Insert a record into this table which we will be corrupting:

SQL> insert into t1 values (99, 'LET ME CORRUPT'); 
 
1 row created. 
 
SQL> commit; 
 
Commit complete. 

Let us take RMAN full database backup before we corrupt the block.

RMAN> backup format '/u02/rman/fulldb_%U' database plus archivelog; 
 
Starting backup at 01-FEB-08 
current log archived 
piece handle=/u02/rman/fulldb_0LJ7LIML_1_1 tag=TAG20080201T234641 comment=NONE 
channel ORA_DISK_1: backup set complete, elapsed time: 00:00:28 
Finished backup at 02-FEB-08 
 
Starting backup at 02-FEB-08 
current log archived 
using channel ORA_DISK_1 
channel ORA_DISK_1: starting archive log backupset 
channel ORA_DISK_1: specifying archive log(s) in backup set 
input archive log thread=1 sequence=105 recid=105 stamp=645581560 
channel ORA_DISK_1: starting piece 1 at 02-FEB-08 
channel ORA_DISK_1: finished piece 1 at 02-FEB-08 
piece handle==/u02/rman/fulldb_0MJ7LINS_1_1 tag=TAG20080202T001242 comment=NONE 
channel ORA_DISK_1: backup set complete, elapsed time: 00:00:04 
Finished backup at 02-FEB-08 
 
Take the tablespace offline so that we can make changes to the datafile. There are many freeware and shareware Hex Editors available in the market. I am using UltraEdit editor to make changes in our datafile.
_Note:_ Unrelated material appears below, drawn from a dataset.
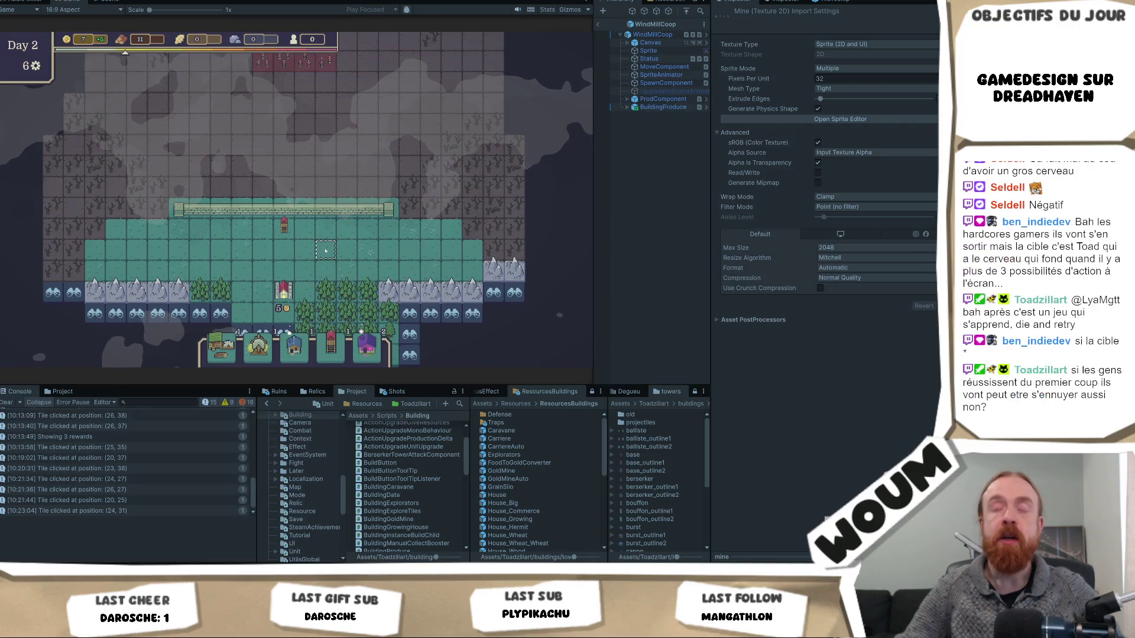
scroll(325, 251, "down", 1)
scroll(319, 227, "down", 2)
SQL> alter tablespace corrupt_ts offline; 
 
Tablespace altered. 

In Windows

Open datafile “'c:\mydb\data\corrupt01.dbf” using UltraEdit (press “Ctrl+h” to toggle between Hex Mode). Search for our record entry “LET ME CORRUPT” in the file and changed “CORRUPT” to “NORRUPT” and save the file and close UltraEdit. I just changed “C” to “N”.

In Linux

For example I want to corrupt 13th block of mytbs01.dbf:

$ dd if=/dev/zero of=/u02/mydb/data/corrupt01.dbf bs=8k conv=notrunc seek=13 count=1;

1+0 records in
1+0 records out
8192 bytes (8.2 kB) copied, 0.0186921 seconds, 438 kB/s

Bring back the tablespace to online mode.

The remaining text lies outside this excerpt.